## Set exercise
Arrange the records as a numbered list, from the start through the line containing "<instances>", including that line. Leave out blank lines and pictures.

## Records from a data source
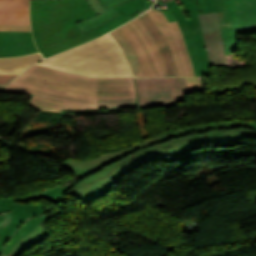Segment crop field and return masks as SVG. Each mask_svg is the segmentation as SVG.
Returning a JSON list of instances; mask_svg holds the SVG:
<instances>
[{"mask_svg":"<svg viewBox=\"0 0 256 256\" xmlns=\"http://www.w3.org/2000/svg\"><path fill=\"white\" fill-rule=\"evenodd\" d=\"M244 128L212 130L175 138L170 132L155 135L115 152L101 154L90 161L67 159L62 166L77 178L67 191L86 204L105 193L125 174L141 163L165 158L193 145L243 140ZM148 152V154H146ZM76 197V198H77Z\"/></svg>","mask_w":256,"mask_h":256,"instance_id":"crop-field-1","label":"crop field"},{"mask_svg":"<svg viewBox=\"0 0 256 256\" xmlns=\"http://www.w3.org/2000/svg\"><path fill=\"white\" fill-rule=\"evenodd\" d=\"M1 91L63 100L62 109H98L97 100L136 98L132 78H89L38 65L29 67Z\"/></svg>","mask_w":256,"mask_h":256,"instance_id":"crop-field-2","label":"crop field"},{"mask_svg":"<svg viewBox=\"0 0 256 256\" xmlns=\"http://www.w3.org/2000/svg\"><path fill=\"white\" fill-rule=\"evenodd\" d=\"M95 15L86 0H31L33 35L40 53L48 57L102 35L96 29L82 34L75 24Z\"/></svg>","mask_w":256,"mask_h":256,"instance_id":"crop-field-3","label":"crop field"},{"mask_svg":"<svg viewBox=\"0 0 256 256\" xmlns=\"http://www.w3.org/2000/svg\"><path fill=\"white\" fill-rule=\"evenodd\" d=\"M126 62L116 42L106 34L37 64L90 77H132Z\"/></svg>","mask_w":256,"mask_h":256,"instance_id":"crop-field-4","label":"crop field"},{"mask_svg":"<svg viewBox=\"0 0 256 256\" xmlns=\"http://www.w3.org/2000/svg\"><path fill=\"white\" fill-rule=\"evenodd\" d=\"M110 35L120 45L134 76H167L160 52L138 18L110 32Z\"/></svg>","mask_w":256,"mask_h":256,"instance_id":"crop-field-5","label":"crop field"},{"mask_svg":"<svg viewBox=\"0 0 256 256\" xmlns=\"http://www.w3.org/2000/svg\"><path fill=\"white\" fill-rule=\"evenodd\" d=\"M190 18H186L176 1L166 2L176 18L194 67L196 76L209 75V61L196 11L190 0H181Z\"/></svg>","mask_w":256,"mask_h":256,"instance_id":"crop-field-6","label":"crop field"},{"mask_svg":"<svg viewBox=\"0 0 256 256\" xmlns=\"http://www.w3.org/2000/svg\"><path fill=\"white\" fill-rule=\"evenodd\" d=\"M139 107L177 106L189 93L185 77L135 78Z\"/></svg>","mask_w":256,"mask_h":256,"instance_id":"crop-field-7","label":"crop field"},{"mask_svg":"<svg viewBox=\"0 0 256 256\" xmlns=\"http://www.w3.org/2000/svg\"><path fill=\"white\" fill-rule=\"evenodd\" d=\"M49 215H44L42 203L15 204L12 219L0 230V254L8 255L19 240L34 231Z\"/></svg>","mask_w":256,"mask_h":256,"instance_id":"crop-field-8","label":"crop field"},{"mask_svg":"<svg viewBox=\"0 0 256 256\" xmlns=\"http://www.w3.org/2000/svg\"><path fill=\"white\" fill-rule=\"evenodd\" d=\"M158 25L173 53L178 76H195L186 45L178 24L170 11L162 13L151 9L147 12Z\"/></svg>","mask_w":256,"mask_h":256,"instance_id":"crop-field-9","label":"crop field"},{"mask_svg":"<svg viewBox=\"0 0 256 256\" xmlns=\"http://www.w3.org/2000/svg\"><path fill=\"white\" fill-rule=\"evenodd\" d=\"M210 65H226L218 13L198 15Z\"/></svg>","mask_w":256,"mask_h":256,"instance_id":"crop-field-10","label":"crop field"},{"mask_svg":"<svg viewBox=\"0 0 256 256\" xmlns=\"http://www.w3.org/2000/svg\"><path fill=\"white\" fill-rule=\"evenodd\" d=\"M235 33H256V0H226Z\"/></svg>","mask_w":256,"mask_h":256,"instance_id":"crop-field-11","label":"crop field"},{"mask_svg":"<svg viewBox=\"0 0 256 256\" xmlns=\"http://www.w3.org/2000/svg\"><path fill=\"white\" fill-rule=\"evenodd\" d=\"M38 52L31 32H0V57H13Z\"/></svg>","mask_w":256,"mask_h":256,"instance_id":"crop-field-12","label":"crop field"},{"mask_svg":"<svg viewBox=\"0 0 256 256\" xmlns=\"http://www.w3.org/2000/svg\"><path fill=\"white\" fill-rule=\"evenodd\" d=\"M0 24L30 25L29 0H0Z\"/></svg>","mask_w":256,"mask_h":256,"instance_id":"crop-field-13","label":"crop field"},{"mask_svg":"<svg viewBox=\"0 0 256 256\" xmlns=\"http://www.w3.org/2000/svg\"><path fill=\"white\" fill-rule=\"evenodd\" d=\"M240 126L245 127L244 136L256 138V123L249 122V121H240V120L194 125V126L179 128L175 131L172 130L173 132H171V133L175 137H178L181 135L191 134V133H196V132H199V133L207 132L212 129H225V128L240 127Z\"/></svg>","mask_w":256,"mask_h":256,"instance_id":"crop-field-14","label":"crop field"},{"mask_svg":"<svg viewBox=\"0 0 256 256\" xmlns=\"http://www.w3.org/2000/svg\"><path fill=\"white\" fill-rule=\"evenodd\" d=\"M146 26L152 37L154 38L156 44L164 59L165 67L168 76H177L176 67L174 65L173 57L169 49V45L161 32L159 31L156 24L151 20L148 14L144 13L138 17Z\"/></svg>","mask_w":256,"mask_h":256,"instance_id":"crop-field-15","label":"crop field"},{"mask_svg":"<svg viewBox=\"0 0 256 256\" xmlns=\"http://www.w3.org/2000/svg\"><path fill=\"white\" fill-rule=\"evenodd\" d=\"M102 8L106 11L104 13L98 14V16L91 17L89 19H86L82 22H78L82 33L88 32L101 24L115 18L120 13L116 11L113 7L120 4L127 2L129 0H98Z\"/></svg>","mask_w":256,"mask_h":256,"instance_id":"crop-field-16","label":"crop field"},{"mask_svg":"<svg viewBox=\"0 0 256 256\" xmlns=\"http://www.w3.org/2000/svg\"><path fill=\"white\" fill-rule=\"evenodd\" d=\"M116 10H118L121 14L101 25L100 27L96 28L98 29L100 32H102L103 34L113 30L114 28L128 22L129 20L126 17H129L130 15L142 10L143 8H145V2L144 0H132L129 1L127 3L124 4H120L116 7H114Z\"/></svg>","mask_w":256,"mask_h":256,"instance_id":"crop-field-17","label":"crop field"},{"mask_svg":"<svg viewBox=\"0 0 256 256\" xmlns=\"http://www.w3.org/2000/svg\"><path fill=\"white\" fill-rule=\"evenodd\" d=\"M220 18V24L223 33L225 55L233 52L235 49L234 33L230 21V16L225 0H214Z\"/></svg>","mask_w":256,"mask_h":256,"instance_id":"crop-field-18","label":"crop field"},{"mask_svg":"<svg viewBox=\"0 0 256 256\" xmlns=\"http://www.w3.org/2000/svg\"><path fill=\"white\" fill-rule=\"evenodd\" d=\"M70 187L71 186L68 184L64 187L59 186V187L41 192L36 195L31 194L25 198L0 199V209L13 210L14 201H22L27 199L41 198V197H45L51 200L52 202L60 205L64 198L63 193L67 191Z\"/></svg>","mask_w":256,"mask_h":256,"instance_id":"crop-field-19","label":"crop field"},{"mask_svg":"<svg viewBox=\"0 0 256 256\" xmlns=\"http://www.w3.org/2000/svg\"><path fill=\"white\" fill-rule=\"evenodd\" d=\"M43 59L40 54L24 57L0 59V74H20L31 64Z\"/></svg>","mask_w":256,"mask_h":256,"instance_id":"crop-field-20","label":"crop field"},{"mask_svg":"<svg viewBox=\"0 0 256 256\" xmlns=\"http://www.w3.org/2000/svg\"><path fill=\"white\" fill-rule=\"evenodd\" d=\"M53 215L54 214H51L44 221L47 222ZM42 223L37 227V229L34 232L30 233L24 239L18 242L16 246L12 249L9 256H19L20 253L23 252L25 249L41 242L44 238H46L49 234H51L49 232L48 233L44 232V229L42 228ZM1 256H7V255L2 254Z\"/></svg>","mask_w":256,"mask_h":256,"instance_id":"crop-field-21","label":"crop field"},{"mask_svg":"<svg viewBox=\"0 0 256 256\" xmlns=\"http://www.w3.org/2000/svg\"><path fill=\"white\" fill-rule=\"evenodd\" d=\"M28 105L39 110L61 113L60 111L61 102L39 97V96L32 95Z\"/></svg>","mask_w":256,"mask_h":256,"instance_id":"crop-field-22","label":"crop field"},{"mask_svg":"<svg viewBox=\"0 0 256 256\" xmlns=\"http://www.w3.org/2000/svg\"><path fill=\"white\" fill-rule=\"evenodd\" d=\"M99 109L138 107L136 99L98 101Z\"/></svg>","mask_w":256,"mask_h":256,"instance_id":"crop-field-23","label":"crop field"},{"mask_svg":"<svg viewBox=\"0 0 256 256\" xmlns=\"http://www.w3.org/2000/svg\"><path fill=\"white\" fill-rule=\"evenodd\" d=\"M197 14L217 11L213 0H191Z\"/></svg>","mask_w":256,"mask_h":256,"instance_id":"crop-field-24","label":"crop field"},{"mask_svg":"<svg viewBox=\"0 0 256 256\" xmlns=\"http://www.w3.org/2000/svg\"><path fill=\"white\" fill-rule=\"evenodd\" d=\"M0 31H31L30 26L25 25H0Z\"/></svg>","mask_w":256,"mask_h":256,"instance_id":"crop-field-25","label":"crop field"},{"mask_svg":"<svg viewBox=\"0 0 256 256\" xmlns=\"http://www.w3.org/2000/svg\"><path fill=\"white\" fill-rule=\"evenodd\" d=\"M186 79H187V84H188L190 93L191 92L199 91V87H198V83H197V79L196 78H188V77H186Z\"/></svg>","mask_w":256,"mask_h":256,"instance_id":"crop-field-26","label":"crop field"},{"mask_svg":"<svg viewBox=\"0 0 256 256\" xmlns=\"http://www.w3.org/2000/svg\"><path fill=\"white\" fill-rule=\"evenodd\" d=\"M18 75H0V89Z\"/></svg>","mask_w":256,"mask_h":256,"instance_id":"crop-field-27","label":"crop field"},{"mask_svg":"<svg viewBox=\"0 0 256 256\" xmlns=\"http://www.w3.org/2000/svg\"><path fill=\"white\" fill-rule=\"evenodd\" d=\"M88 2L93 7V9L96 12V14H98L100 12H104V10L101 8V6L99 5L97 0H88Z\"/></svg>","mask_w":256,"mask_h":256,"instance_id":"crop-field-28","label":"crop field"},{"mask_svg":"<svg viewBox=\"0 0 256 256\" xmlns=\"http://www.w3.org/2000/svg\"><path fill=\"white\" fill-rule=\"evenodd\" d=\"M11 219V212L0 215V229Z\"/></svg>","mask_w":256,"mask_h":256,"instance_id":"crop-field-29","label":"crop field"},{"mask_svg":"<svg viewBox=\"0 0 256 256\" xmlns=\"http://www.w3.org/2000/svg\"><path fill=\"white\" fill-rule=\"evenodd\" d=\"M5 212H8V211H3V210H0V214H2V213H5Z\"/></svg>","mask_w":256,"mask_h":256,"instance_id":"crop-field-30","label":"crop field"}]
</instances>
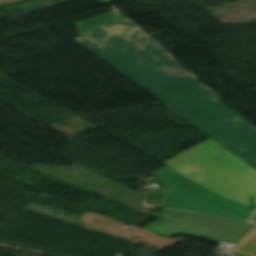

## Full answer
1. Segment crop field and return masks as SVG. Each mask_svg is the segmentation as SVG.
2. Returning a JSON list of instances; mask_svg holds the SVG:
3. <instances>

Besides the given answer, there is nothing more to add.